I was invited to join a book club recently, and I was really excited because the amount of reading I’ve done last year and this year has been sad. In 2018, I read 20 of my 30 book goal. This year, I’ve finished 11 of my 25 book goal.
Naturally, one would think “just lower your goal, and you won’t feel so disappointed. The thing is, I know I can do it. In 2017, I hit 42 books. Granted, I’ve put myself on a more rigorous writing schedule starting last year, so my reading time took a hit. Time management is probably the skill I need to work on the most.
Anyway, I joined this book club, so now I have goals and deadlines (which apparently I need). Additionally, I get exposed to books I probably wouldn’t have read or may be lower on my TBR. I also don’t read a lot of non-fiction, and the first two books I’ve read with this club are both autobiography/memoir. Look at me getting out of my box!

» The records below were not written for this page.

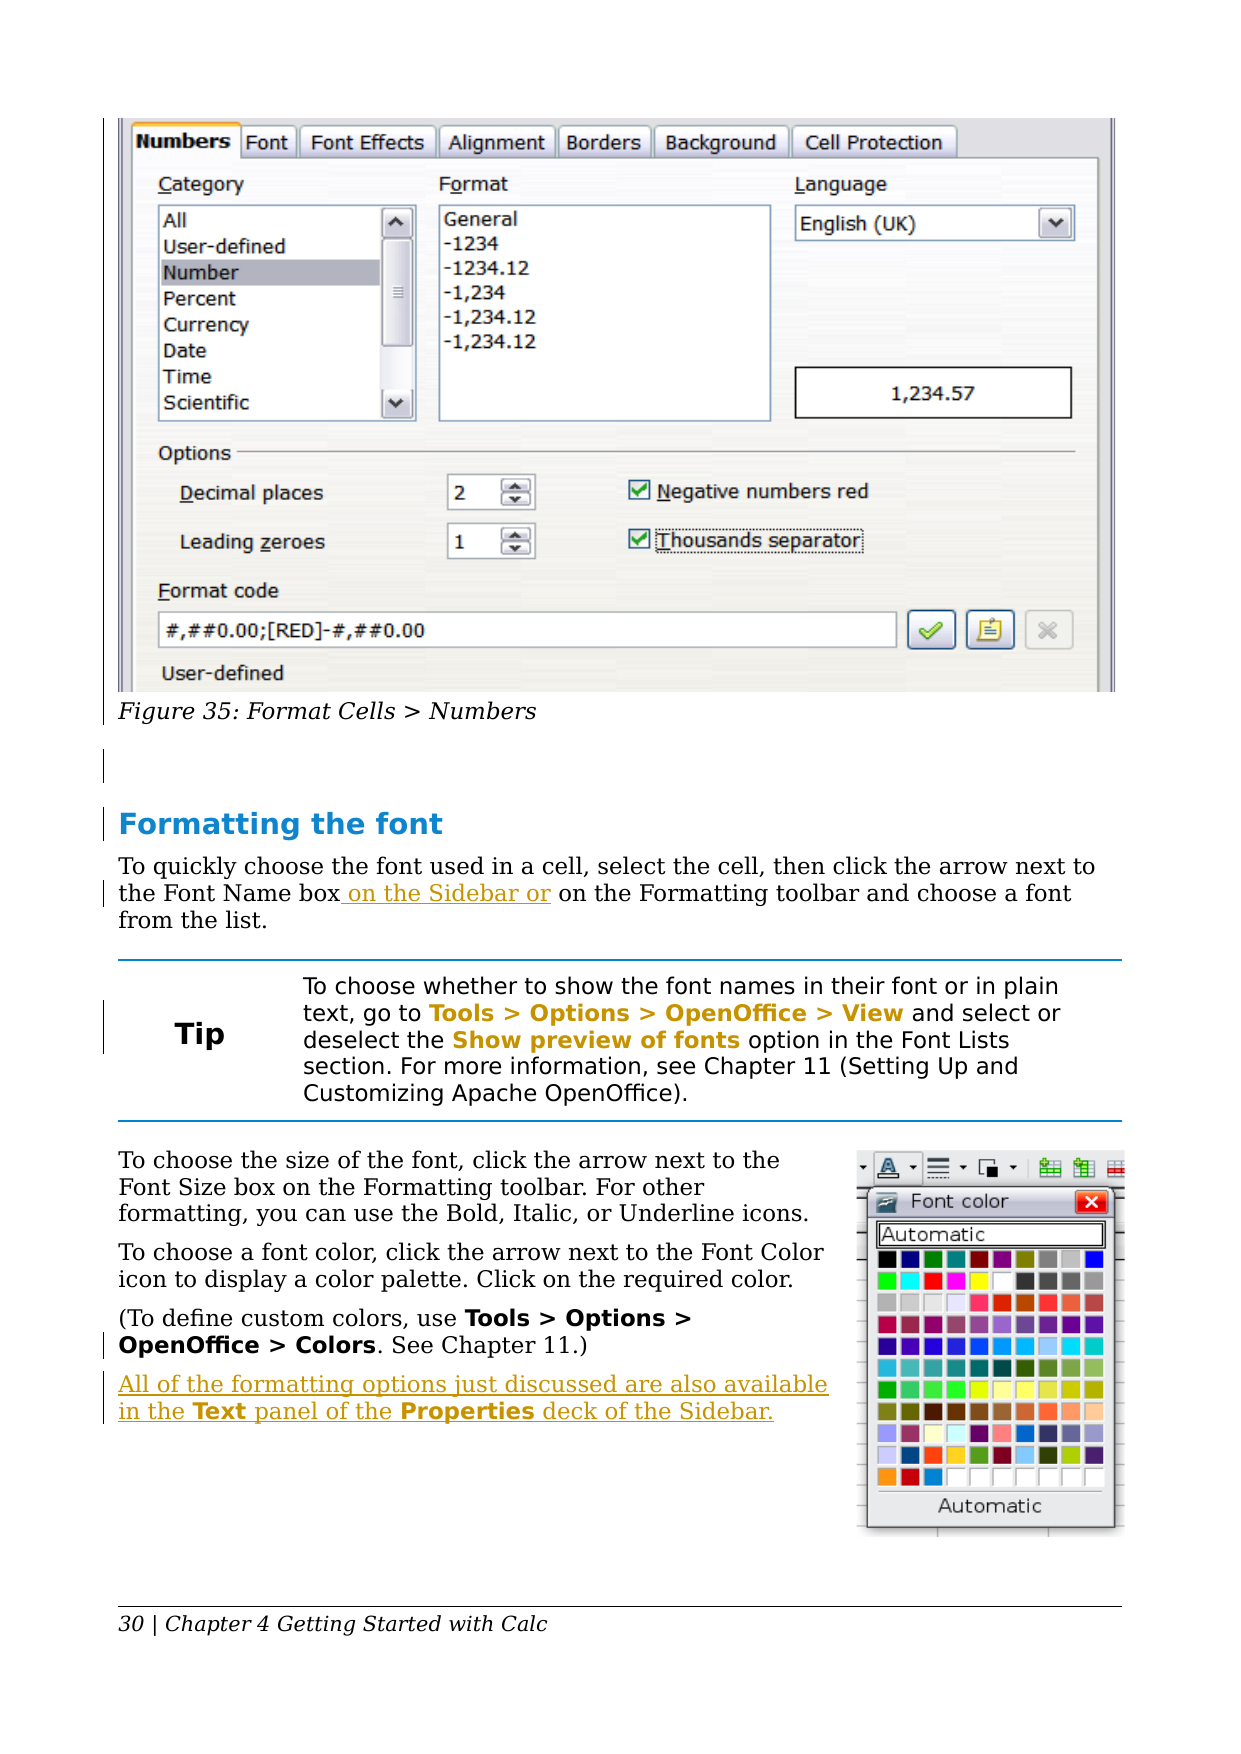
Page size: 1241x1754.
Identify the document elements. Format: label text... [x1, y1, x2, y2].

text To quickly choose the font used in a cell, select the cell, then click the arrow next to the Font Name box on the Sidebar or on the Formatting toolbar and choose a font from the list. [118, 853, 1122, 933]
picture [856, 1149, 1125, 1537]
text All of the formatting options just discussed are also available in the Text panel of the Properties deck of the Sidebar. [118, 1371, 856, 1424]
text (To define custom colors, use Tools > Options > OpenOffice > Colors. See Chapter 11.) [118, 1305, 856, 1359]
text Figure 35: Format Cells > Numbers [118, 698, 1115, 725]
table_header To choose whether to show the font names in their font or in plain text, go to Tools > Options > OpenOffice > View and select or deselect the Show preview of fonts option in the Font Lists section. For more information, see Chapter 11 (Setting Up and Customizing Apache OpenOffice). [281, 961, 1122, 1120]
text To choose a font color, click the arrow next to the Font Color icon to display a color palette. Click on the required color. [118, 1239, 856, 1293]
table_header Tip [118, 961, 281, 1120]
text To choose the size of the font, click the arrow next to the Font Size box on the Formatting toolbar. For other formatting, you can use the Bold, Italic, or Underline icons. [118, 1147, 1122, 1227]
subtitle Formatting the font [118, 749, 1122, 783]
picture [118, 118, 1116, 692]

Last month, we read When Breath Becomes Air by Paul Kalanithi. It’s about a 36-year old neurosurgeon who was diagnosed with stage 4 lung cancer. The book was published posthumously, and it’s a heartbreaking read that delves into trying to understand death.

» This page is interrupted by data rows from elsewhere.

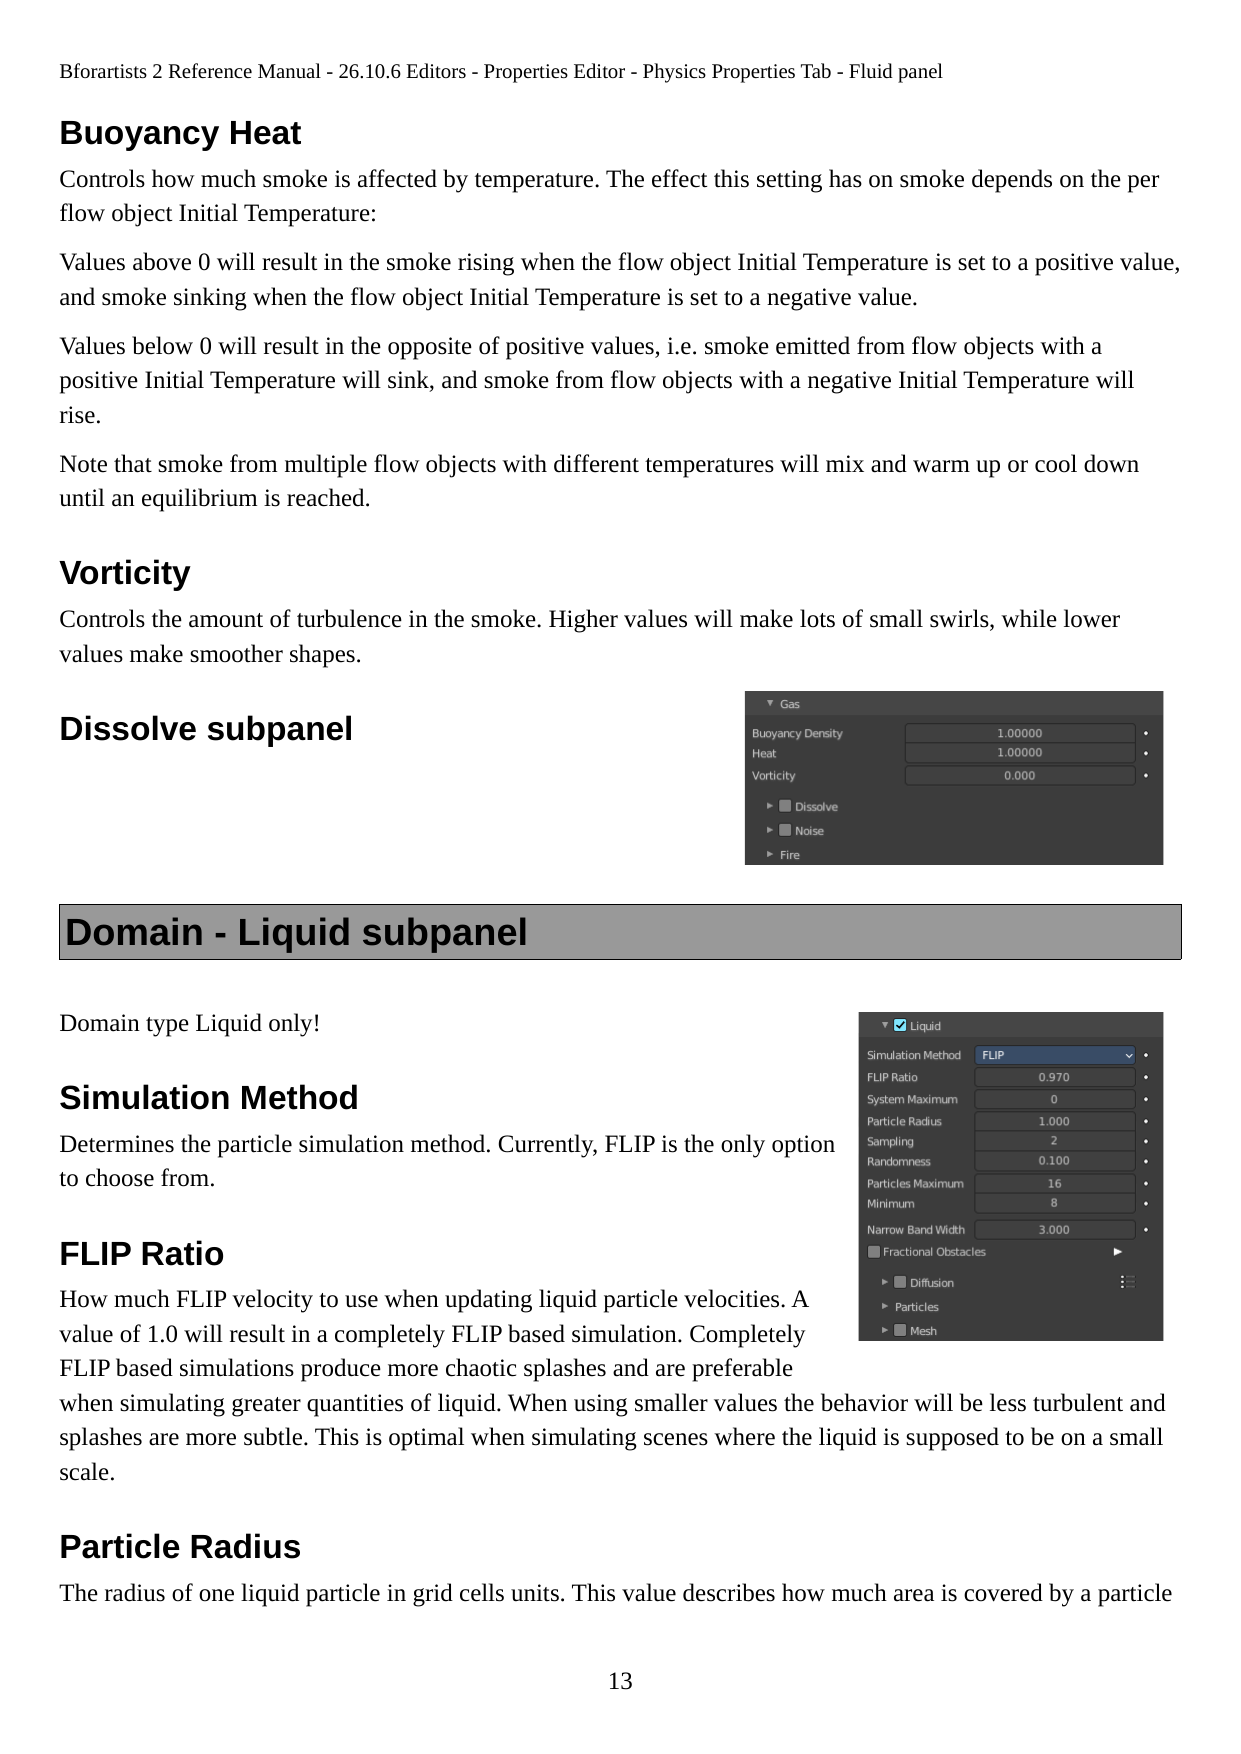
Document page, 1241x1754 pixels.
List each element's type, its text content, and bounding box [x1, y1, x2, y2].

subtitle Vorticity [59, 553, 1181, 592]
text Domain type Liquid only! [59, 1008, 1181, 1037]
subtitle [1164, 709, 1181, 747]
subtitle Dissolve subpanel [59, 709, 744, 747]
picture [858, 1012, 1164, 1341]
text The radius of one liquid particle in grid cells units. This value describes how much area is covered by a particle [59, 1578, 1181, 1607]
picture [744, 691, 1164, 865]
subtitle Simulation Method [59, 1078, 858, 1117]
subtitle Buoyancy Heat [59, 113, 1181, 151]
text Determines the particle simulation method. Currently, FLIP is the only option to choose from. [59, 1129, 858, 1192]
subtitle [1164, 1078, 1181, 1117]
text Values below 0 will result in the opposite of positive values, i.e. smoke emitted from flow objects with a positive Initial Temperature will sink, and smoke from flow objects with a negative Initial Temperature will rise. [59, 331, 1181, 428]
subtitle Particle Radius [59, 1527, 1181, 1566]
subtitle [1164, 1233, 1181, 1272]
subtitle FLIP Ratio [59, 1233, 858, 1272]
text Note that smoke from multiple flow objects with different temperatures will mix and warm up or cool down until an equilibrium is reached. [59, 449, 1181, 512]
text Controls how much smoke is affected by temperature. The effect this setting has on smoke depends on the per flow object Initial Temperature: [59, 164, 1181, 227]
text How much FLIP velocity to use when updating liquid particle velocities. A value of 1.0 will result in a completely FLIP based simulation. Completely FLIP based simulations produce more chaotic splashes and are preferable when simulating greater quantities of liquid. When using smaller values the behavior will be less turbulent and splashes are more subtle. This is optimal when simulating scenes where the liquid is supposed to be on a small scale. [59, 1284, 1181, 1486]
text Controls the amount of turbulence in the smoke. Higher values will make lots of small swirls, while lower values make smoother shapes. [59, 604, 1181, 668]
table_header Domain - Liquid subpanel [60, 905, 1181, 959]
text Values above 0 will result in the smoke rising when the flow object Initial Temperature is set to a positive value, and smoke sinking when the flow object Initial Temperature is set to a negative value. [59, 247, 1181, 311]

The book was selected by a woman in our group who is a doctor. She had read it when it came out in 2016, but wanted to reread it and have discussion with the rest of us. She related her own experiences with medical school and talked about working with cadavers in much the same way Dr. Kalanithi did. For me, it’s one thing to read a book about someone I don’t know, but having someone with similar experiences share their insight adds an extra layer of depth and understanding to the reading. (This club is going to be so disappointed when they ask me to choose a book to read. Haha!)
As mothers, we all talked about the decision Dr. Kalanithi and his wife (also a doctor) made to have a child despite knowing that he was going to die. It’s the whole circle of life conversation, a life for a life. But it’s not a normal conversation you have with your spouse when you’re deciding to have a child. The Kalanithis had to answer questions no parent-to-be should have to:
Are you willing to be a single mother? (Granted, she could remarry.)

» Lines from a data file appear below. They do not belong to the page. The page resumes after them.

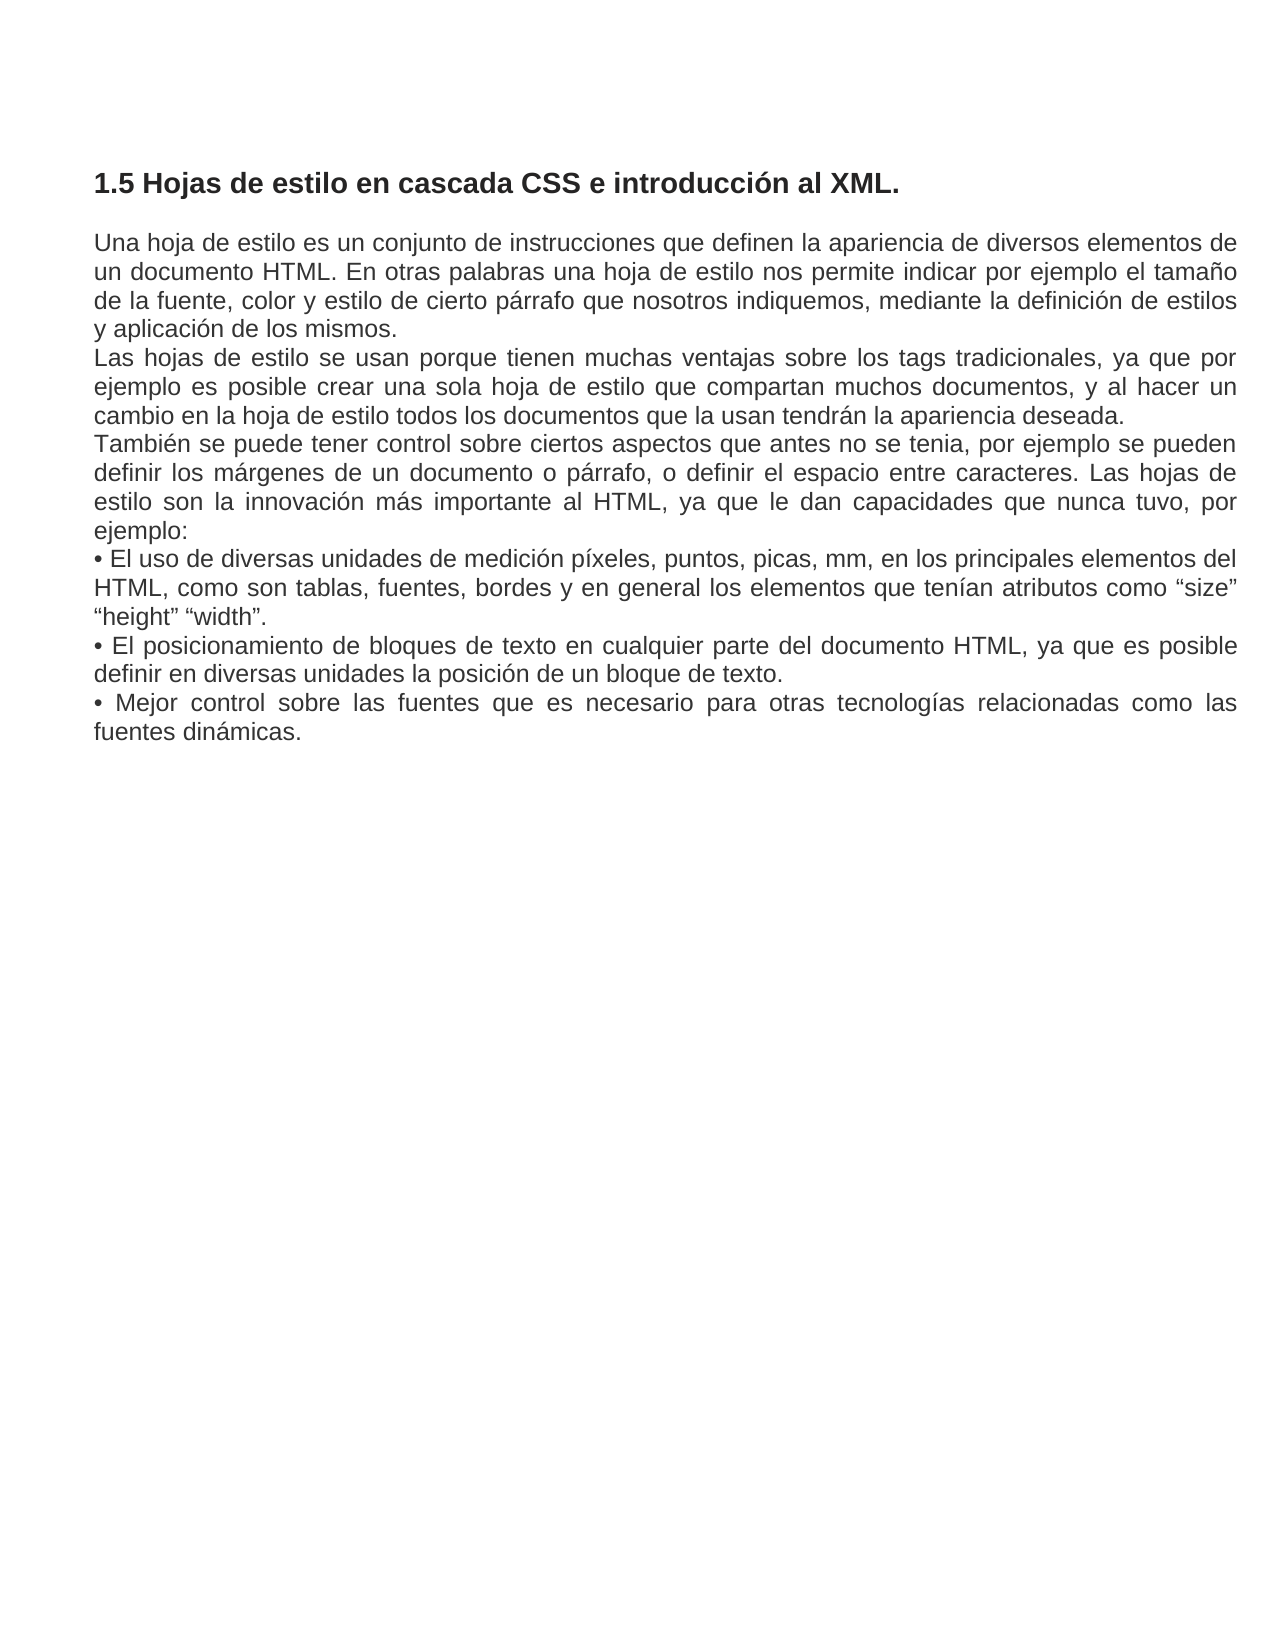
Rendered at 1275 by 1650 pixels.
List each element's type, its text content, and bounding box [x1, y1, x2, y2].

text También se puede tener control sobre ciertos aspectos que antes no se tenia, por ejemplo se pueden definir los márgenes de un documento o párrafo, o definir el espacio entre caracteres. Las hojas de estilo son la innovación más importante al HTML, ya que le dan capacidades que nunca tuvo, por ejemplo: [94, 429, 1239, 544]
text • El posicionamiento de bloques de texto en cualquier parte del documento HTML, ya que es posible definir en diversas unidades la posición de un bloque de texto. [94, 631, 1239, 688]
text 1.5 Hojas de estilo en cascada CSS e introducción al XML. [94, 166, 1239, 199]
text • Mejor control sobre las fuentes que es necesario para otras tecnologías relacionadas como las fuentes dinámicas. [94, 688, 1239, 746]
text • El uso de diversas unidades de medición píxeles, puntos, picas, mm, en los principales elementos del HTML, como son tablas, fuentes, bordes y en general los elementos que tenían atributos como “size” “height” “width”. [94, 544, 1239, 631]
text Una hoja de estilo es un conjunto de instrucciones que definen la apariencia de diversos elementos de un documento HTML. En otras palabras una hoja de estilo nos permite indicar por ejemplo el tamaño de la fuente, color y estilo de cierto párrafo que nosotros indiquemos, mediante la definición de estilos y aplicación de los mismos. [94, 228, 1239, 343]
text Las hojas de estilo se usan porque tienen muchas ventajas sobre los tags tradicionales, ya que por ejemplo es posible crear una sola hoja de estilo que compartan muchos documentos, y al hacer un cambio en la hoja de estilo todos los documentos que la usan tendrán la apariencia deseada. [94, 343, 1239, 429]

Are you okay knowing that you will never see your daughter grow up?
Will our daughter be angry with us for bringing her into this world where she will not remember her father?
It’s heartbreaking.
Yet, at the end of the book, I didn’t have a sense of overwhelming sadness or depression. The book is about Dr. Kalanithi’s desire to understand and face death through fully living his life.
Because I would have to learn to live in a different way, seeing death as an imposing itinerant visitor but knowing that even if I’m dying, until I actually die, I am still living.
He was an extremely gifted neurosurgeon who talked about the massive workload and endless study and quest for perfection. He was tired and overworked, but kept going because he wanted to understand the human condition and because he knew he had a calling. As he said himself, no one wants to be a neurosurgeon. It’s easier to be a different kind of doctor and make a lot of money and have your beautiful house, your amazing vacations, and have a great life. However, when you have a calling, and you know deep in your bones that that is what you’re supposed to do, it’s not going to be easy.
Reading the book makes you wish you had a chance to meet him, to know him and engage in discussions about life with him over a dram of scotch (Ardbeg, one of my favorite whisky distilleries, is mentioned by name, so he obviously had excellent taste.) He loved literature.
I had come to see language as an almost supernatural force, existing between people, bringing our brains, shielded in centimeter-thick skulls, into communion.
He was open-minded, very scientific, and pondered the existence of the human soul, and therefore, the existence of God.
That’s not to say that if you believe in meaning, you must also believe in God. It is to say, though, that if you believe that science provides no basis for God, then you are almost obligated to conclude that science provides no basis for meaning and, therefore, life itself doesn’t have any. In other words, existential claims have no weight; all knowledge is scientific knowledge.
You can find the rest of my book highlights on Goodreads.
5 STARS ON GOODREADS
I gave this book 5 stars on Goodreads. Here’s my rating system:
5 stars: I love this book so much that I must own a physical copy of it. I’m definitely going to recommend it to people.
4 stars: This was a great book. I love it, but I don’t need to own a physical copy. I’ll definitely recommend it to people.
3 stars: This is a really good book. I was entertained.
2 stars: This book was fine. I don’t hate it or anything. It was fine.
1 star: This book wasn’t for me. It might be for someone else, though. There are probably a lot of reasons why it isn’t for me. I’m not hating, though.
0 stars: I’ve read it, or maybe I didn’t finish it. I didn’t enjoy it.